Write out each entry again. Keep every word exactly as it is.

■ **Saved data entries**

....

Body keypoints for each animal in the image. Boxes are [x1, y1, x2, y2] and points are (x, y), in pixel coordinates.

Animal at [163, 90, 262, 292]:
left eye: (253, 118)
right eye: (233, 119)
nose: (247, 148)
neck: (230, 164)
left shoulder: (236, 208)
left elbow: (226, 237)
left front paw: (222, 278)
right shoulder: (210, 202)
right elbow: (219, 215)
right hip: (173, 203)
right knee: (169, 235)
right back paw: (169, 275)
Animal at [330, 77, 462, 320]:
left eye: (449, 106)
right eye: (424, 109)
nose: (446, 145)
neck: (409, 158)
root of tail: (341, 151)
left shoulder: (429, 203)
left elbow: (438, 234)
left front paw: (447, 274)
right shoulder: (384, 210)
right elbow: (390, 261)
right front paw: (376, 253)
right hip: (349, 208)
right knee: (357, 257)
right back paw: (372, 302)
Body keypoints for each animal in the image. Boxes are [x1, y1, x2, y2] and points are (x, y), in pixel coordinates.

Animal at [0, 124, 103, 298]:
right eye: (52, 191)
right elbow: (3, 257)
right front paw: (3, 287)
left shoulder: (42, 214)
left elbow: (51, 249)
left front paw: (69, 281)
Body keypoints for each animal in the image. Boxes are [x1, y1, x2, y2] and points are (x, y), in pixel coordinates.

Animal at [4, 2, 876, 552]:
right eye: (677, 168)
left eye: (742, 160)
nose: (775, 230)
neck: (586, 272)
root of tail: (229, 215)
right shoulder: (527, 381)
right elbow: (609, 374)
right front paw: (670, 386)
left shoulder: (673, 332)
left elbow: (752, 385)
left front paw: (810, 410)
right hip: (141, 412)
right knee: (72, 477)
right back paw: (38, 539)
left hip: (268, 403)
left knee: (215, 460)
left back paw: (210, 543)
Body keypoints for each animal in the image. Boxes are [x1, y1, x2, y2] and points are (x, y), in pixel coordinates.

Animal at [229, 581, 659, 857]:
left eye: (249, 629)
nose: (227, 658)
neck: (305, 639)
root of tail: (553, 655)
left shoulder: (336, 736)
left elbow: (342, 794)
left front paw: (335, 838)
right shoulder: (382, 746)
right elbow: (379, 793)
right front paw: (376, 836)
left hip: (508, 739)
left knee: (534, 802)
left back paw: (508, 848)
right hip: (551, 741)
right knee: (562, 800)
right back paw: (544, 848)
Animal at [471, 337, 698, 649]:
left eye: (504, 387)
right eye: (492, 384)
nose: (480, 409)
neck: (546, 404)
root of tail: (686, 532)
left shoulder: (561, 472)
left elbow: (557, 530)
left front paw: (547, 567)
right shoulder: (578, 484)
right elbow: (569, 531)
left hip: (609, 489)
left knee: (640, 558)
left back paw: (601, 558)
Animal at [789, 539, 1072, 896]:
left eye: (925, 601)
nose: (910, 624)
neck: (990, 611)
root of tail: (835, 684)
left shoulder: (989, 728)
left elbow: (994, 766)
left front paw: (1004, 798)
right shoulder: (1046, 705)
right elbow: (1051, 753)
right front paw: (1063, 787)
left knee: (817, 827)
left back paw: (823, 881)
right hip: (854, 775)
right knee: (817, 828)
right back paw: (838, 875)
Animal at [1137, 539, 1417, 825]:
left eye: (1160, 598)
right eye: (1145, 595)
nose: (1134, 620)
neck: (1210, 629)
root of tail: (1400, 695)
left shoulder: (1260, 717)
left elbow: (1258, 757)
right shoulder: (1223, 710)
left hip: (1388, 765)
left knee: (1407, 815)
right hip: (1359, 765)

....

■ **RESPONSE BOX**
Body keypoints for each animal in the image. Boxes are [x1, y1, x2, y2] and points are (x, y), in pixel coordinates.

Animal at [163, 90, 262, 292]:
left eye: (253, 118)
right eye: (233, 119)
nose: (247, 148)
neck: (230, 164)
left shoulder: (236, 208)
left elbow: (226, 237)
left front paw: (222, 278)
right shoulder: (210, 202)
right elbow: (219, 215)
right hip: (173, 203)
right knee: (169, 235)
right back paw: (169, 275)
Animal at [330, 77, 462, 320]:
left eye: (449, 106)
right eye: (424, 109)
nose: (446, 145)
neck: (409, 158)
root of tail: (341, 151)
left shoulder: (429, 203)
left elbow: (438, 234)
left front paw: (447, 274)
right shoulder: (384, 210)
right elbow: (390, 261)
right front paw: (376, 253)
right hip: (349, 208)
right knee: (357, 257)
right back paw: (372, 302)
Body keypoints for each animal in the image. Boxes are [x1, y1, x2, y2] and points are (x, y), in pixel coordinates.

Animal at [0, 124, 103, 298]:
right eye: (52, 191)
right elbow: (3, 257)
right front paw: (3, 287)
left shoulder: (42, 214)
left elbow: (51, 249)
left front paw: (69, 281)
Body keypoints for each animal in the image. Boxes are [x1, y1, x2, y2] and points are (x, y), in pixel coordinates.

Animal at [4, 2, 876, 552]:
right eye: (677, 168)
left eye: (742, 160)
nose: (775, 230)
neck: (586, 272)
root of tail: (229, 215)
right shoulder: (527, 381)
right elbow: (609, 374)
right front paw: (670, 386)
left shoulder: (673, 332)
left elbow: (752, 385)
left front paw: (810, 410)
right hip: (141, 412)
right knee: (72, 477)
right back paw: (38, 539)
left hip: (268, 403)
left knee: (215, 460)
left back paw: (210, 543)
Body keypoints for each animal in the image. Boxes are [x1, y1, x2, y2] and points are (x, y), in pixel coordinates.

Animal at [229, 581, 659, 857]:
left eye: (249, 629)
nose: (227, 658)
neck: (305, 639)
root of tail: (553, 655)
left shoulder: (336, 736)
left elbow: (342, 794)
left front paw: (335, 838)
right shoulder: (382, 746)
right elbow: (379, 793)
right front paw: (376, 836)
left hip: (508, 739)
left knee: (534, 802)
left back paw: (508, 848)
right hip: (551, 741)
right knee: (562, 800)
right back paw: (544, 848)
Animal at [471, 337, 698, 649]:
left eye: (504, 387)
right eye: (492, 384)
nose: (480, 409)
neck: (546, 404)
root of tail: (686, 532)
left shoulder: (561, 472)
left elbow: (557, 530)
left front paw: (547, 567)
right shoulder: (578, 484)
right elbow: (569, 531)
left hip: (609, 489)
left knee: (640, 558)
left back paw: (601, 558)
Animal at [789, 539, 1072, 896]:
left eye: (925, 601)
nose: (910, 624)
neck: (990, 611)
root of tail: (835, 684)
left shoulder: (989, 728)
left elbow: (994, 766)
left front paw: (1004, 798)
right shoulder: (1046, 705)
right elbow: (1051, 753)
right front paw: (1063, 787)
left knee: (817, 827)
left back paw: (823, 881)
right hip: (854, 775)
right knee: (817, 828)
right back paw: (838, 875)
Animal at [1137, 539, 1417, 825]:
left eye: (1160, 598)
right eye: (1145, 595)
nose: (1134, 620)
neck: (1210, 629)
root of tail: (1400, 695)
left shoulder: (1260, 717)
left elbow: (1258, 757)
right shoulder: (1223, 710)
left hip: (1388, 765)
left knee: (1407, 815)
right hip: (1359, 765)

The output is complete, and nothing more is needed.